Verilen metin -
Gerek Asya Hunları diye adlandırdığımız Hiung-nular, gerekse herkesin Hunlar diye bildiği Avrupa Hunları hangi dilde konuşuyordu? Hunca veya Türkçe deyip işin içinden sıyrılmak kolay ama iş öyle değil.
Attila sözcüğünün kökenine ilişkin ne biliyoruz?
Attila 434 ile 453 yılları arasında Avrupa Hunlarına önderlik etmiş bir hükümdardı. Birçok Germen ve İranlı kabileye, Ostrogotlara, Alanlara ve Bulgarlara liderlik ediyordu. Gotça da biliyordu, tarihçi Priskos Latince ve Grekçe de konuştuğunu ve yazdığını söyler. Priskos Doğu Roma İmparatoru 2. Theodosius zamanında diplomat olan Maximinus ile birlikte Attila’ya karşı yürütülen diplomatik görevde rol almıştır.

Yapılacak görevler -
1 - Hunlar ve Attila hakkındaki metne göre Attila'nın Latince ve Grekçe konuşup yazdığı bilgisi kime dayanır? Bu kişinin kim olduğunu metnin verdiği bilgilerle bir iki cümlede açıklayın.
2 - Hunlar ve Attila hakkındaki metne göre Attila hangi yıllar arasında Avrupa Hunlarına önderlik etmiştir?

Bir koleksiyondan çıkarılan veriler:
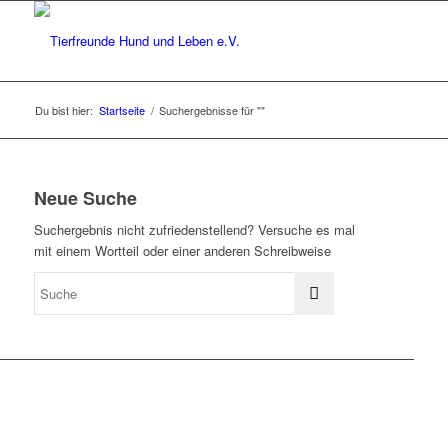
Du bist hier:
Startseite
/
Suchergebnisse für ""
Neue Suche
Suchergebnis nicht zufriedenstellend? Versuche es mal
mit einem Wortteil oder einer anderen Schreibweise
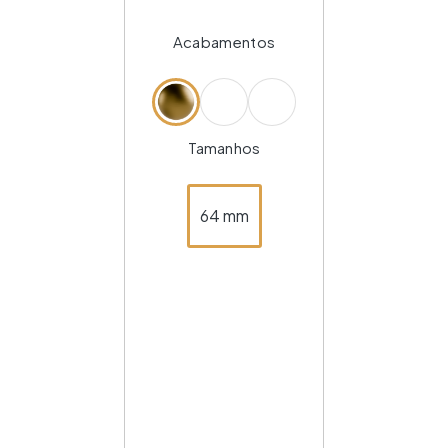
Acabamentos
Tamanhos
64 mm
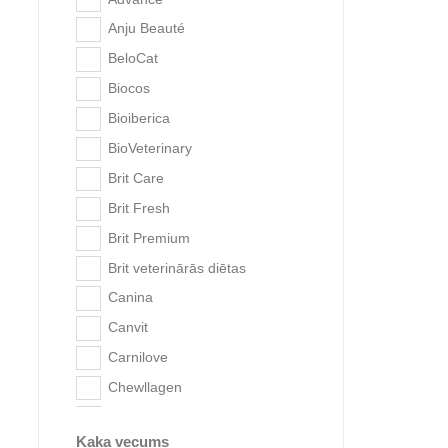
Brit Care
Anju Beauté
Brit Fresh
BeloCat
Brit Premium
Biocos
Brit veterinārās diētas
Bioiberica
Canina
BioVeterinary
Canvit
Brit Care
Monge 
Carnilove
Brit Fresh
Churu
Brit Premium
CoolPets
Brit veterinārās diētas
Dr. Klauders
Canina
Eukanuba
Canvit
Farmina
Carnilove
Fitmin for Life
Chewllagen
Fitmin uztura programma
Churu
Fitmin tīrība
Kaķa vecums
CoolPets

Alıştırma yanıtları -
1 - Bu bilgi tarihçi Priskos'a dayanır. Priskos, Doğu Roma İmparatoru 2. Theodosius zamanında diplomat olan Maximinus ile birlikte Attila'ya karşı yürütülen diplomatik görevde rol almıştır.

2 - Attila, 434 ile 453 yılları arasında Avrupa Hunlarına önderlik etmiştir.